I do not know what short-term tactics will work best. Democratic elites may very well be correct: that their best shot is to run a “normal” campaign focused on the pain that Trump inflicts on low-information and semi-engaged voters, get control of one or both chambers, and then use the power that affords them to wound Trump as much as possible.
But even if that works, it only kicks the can down the road. Democrats cannot, and will not, win every national election. The moment Trump retook control of the GOP was the moment U.S. democracy died. A two-party democracy cannot survive unless both of its major parties are committed to electoral accountability and the routine transfer of power.
As I wrote over on Bluesky, the Republic as we knew it is over. We are living through a culmination of an eighty-year movement to undo the New Deal’s reconstruction of the United States as a modern state, a sixty-year movement to reverse the Second Reconstruction, and a fifty-year movement to undo post-Watergate reforms. We cannot go back to the status quo ante. We cannot restore a democratic republic with duct-tape and twine.
That knowledge is terrifying, but it is also liberating. It shifts our strategic attention away from the realm of “the possible” and of “what message will win the next election.” Because I fear that no legislative fix will be enough, including expanding the Supreme Court.

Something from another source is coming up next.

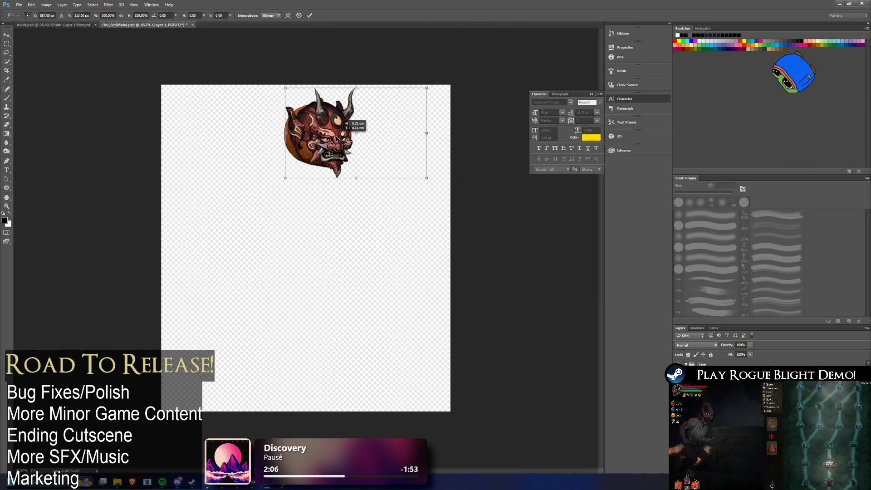
{"action": "scroll", "coordinate": [317, 118], "scroll_direction": "up", "scroll_amount": 5}
{"action": "left_click_drag", "start_coordinate": [601, 257], "coordinate": [601, 200]}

We need to do what is currently impossible. For example, we need to amend the U.S. Constitution. The sooner we recognize this, the better. Because even if it succeeds, it will take extraordinary circumstances. There is no tradeoff between, on the one hand, pushing for “No King,” “No Corruption,” and “No Taxation without Representation” (voting rights) amendments and, on the other, running against Trump in 2026 and 2028. Trump’s economic policies are a symptom of his corruption and authoritarianism. Voters will not make that connection on their own. It must be hammered over and over again, for years if necessary. And we need to prepare peoople for MAGA’s subversion of future elections; institutional trust is worthless if those institutions are despotic.
I know this isn’t good enough. But it’s the best that I’ve got right now.